On multi-hop QA benchmarks, DCI-Agent-CC reached an 83.0% average accuracy, improving on the strongest open-weight retrieval baseline by 30.7 points, according to the researchers.
The data shows that DCI has lower overall document recall than dense embedding models, but once it finds a relevant document, it extracts substantially more value from it.
“If an enterprise AI lead asked where DCI is most clearly useful, I would point to tasks that require exact evidence localization in a dynamic workspace: debugging production incidents, searching large codebases, analyzing logs, compliance investigation, audit trails, or multi-document root-cause analysis,” the researchers note.
In one complex deep-research task, the agent had to identify a specific soccer match based on 12 interlocking clues, including exact attendance, yellow cards, and player birth dates. A traditional retriever would fail by surfacing short, disconnected snippets. Instead, the DCI agent explored the file directory, read specific lines of a 1990 England versus Belgium match report to verify the exact number of substitutions, pulled a specific quote from an interview file, and verified the exact birth dates of two players by peeking into their Wikipedia text files. By chaining these simple commands, DCI ensures that no evidence is permanently lost behind a flawed semantic search algorithm.
Limits and practical implementation of DCI
DCI has a clear operating envelope where it scales excellently in search depth but struggles with search breadth. When the experimental corpus was expanded from 100,000 to 400,000 documents, the system’s accuracy dropped significantly and the average number of tool calls rose. While DCI is powerful once a promising document is found, the cost of locating that initial useful anchor document grows sharply as the size of the candidate space increases.
DCI also has lower broad document recall compared to dense embedding models. It trades exhaustive recall for high-resolution, local precision. If an enterprise workflow strictly requires finding every single relevant document across a massive dataset, DCI may not be the right tool.
Granting an agent expressive tools like an unrestricted bash shell increases latency and compute costs due to the high volume of iterative tool calls required to complete a search. It also creates significant context-management and security challenges for IT departments.

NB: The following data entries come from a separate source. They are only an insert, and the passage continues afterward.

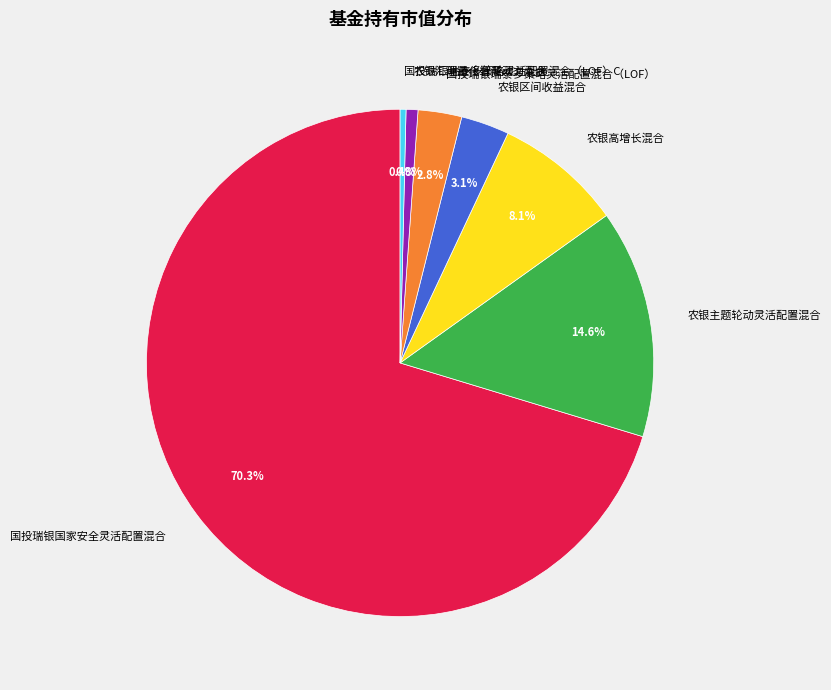

Which slice is the largest?

国投瑞银国家安全灵活配置混合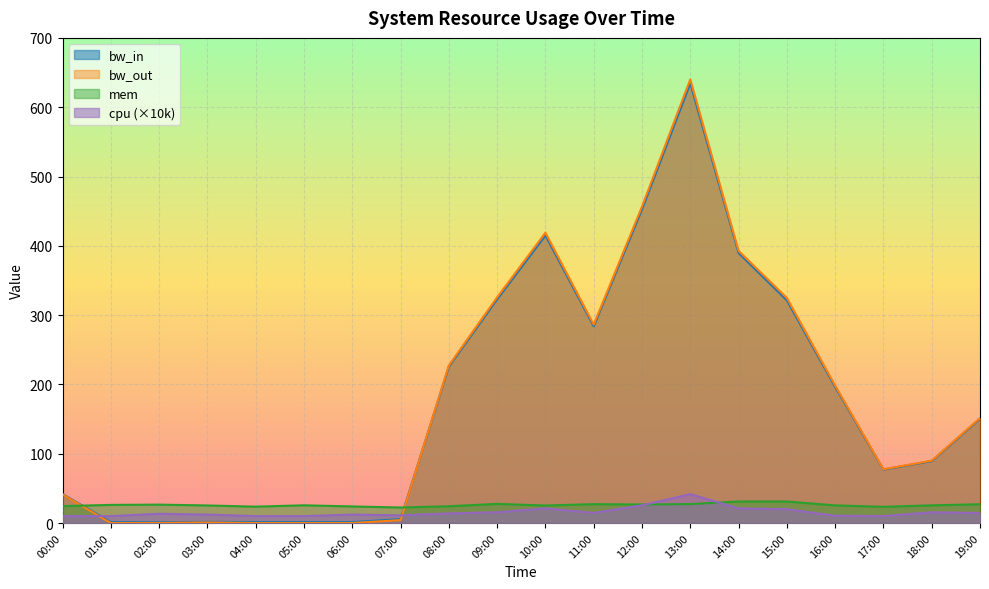

After their last crossing, which series has the higher values: bw_out or mem?

bw_out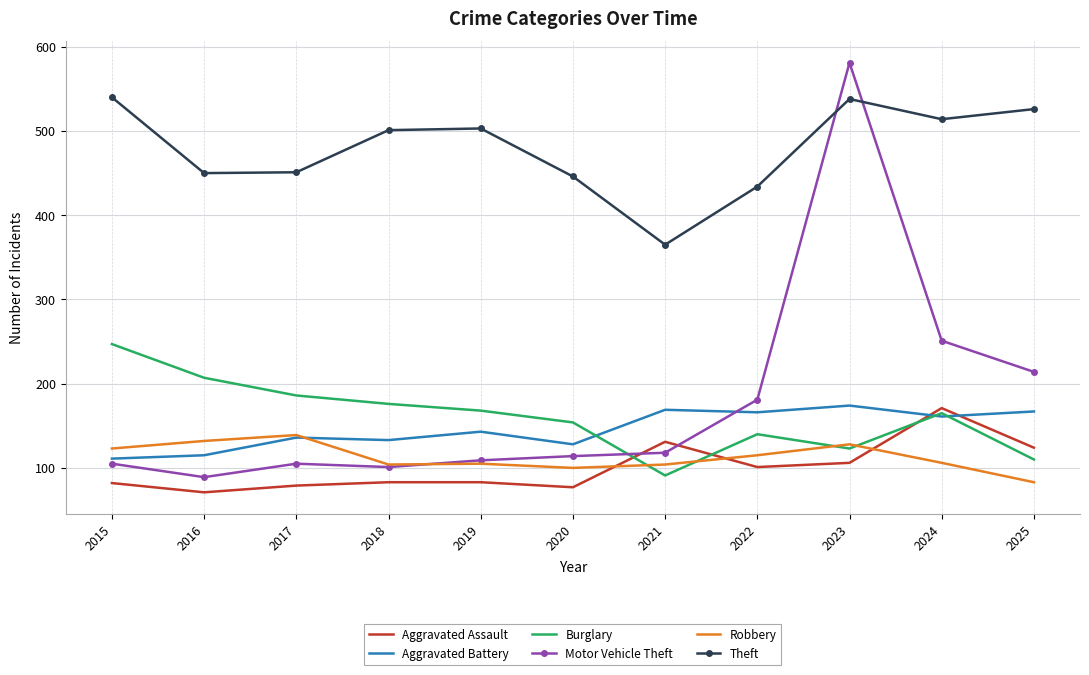

What is the maximum value shown in the chart?

581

“Tool calls can return large outputs; long trajectories can fill the context window; and raw terminal access requires sandboxing, permission control, and careful engineering,” the authors said. To manage the context window, the researchers found that moderate truncation and compaction help the agent sustain longer searches, whereas overly aggressive summarization tends to discard useful evidence.
Because of these operational realities, DCI is not meant to be a mandatory replacement for existing vector infrastructure. Instead, it serves as a complementary one.
“For orchestration engineers and data architects, our view is that the most practical near-term deployment pattern is hybrid,” the authors said. Semantic retrieval can still provide high-recall candidate discovery when a user’s intent is broad or underspecified. “DCI can then operate as a precision and verification layer: the agent can search within the retrieved documents, expand from them into neighboring files, check exact constraints, and combine weak signals across documents.”
The researchers have released the code for DCI under the permissive MIT license.
“Longer term, DCI changes how we think about enterprise data. Data will not only need to be stored for humans or indexed for search engines; it will need to be organized for agents that can inspect, compare, grep, trace, and verify,” the authors conclude. “File names, timestamps, stable identifiers, metadata, version history, and machine-readable structure become part of the retrieval interface.”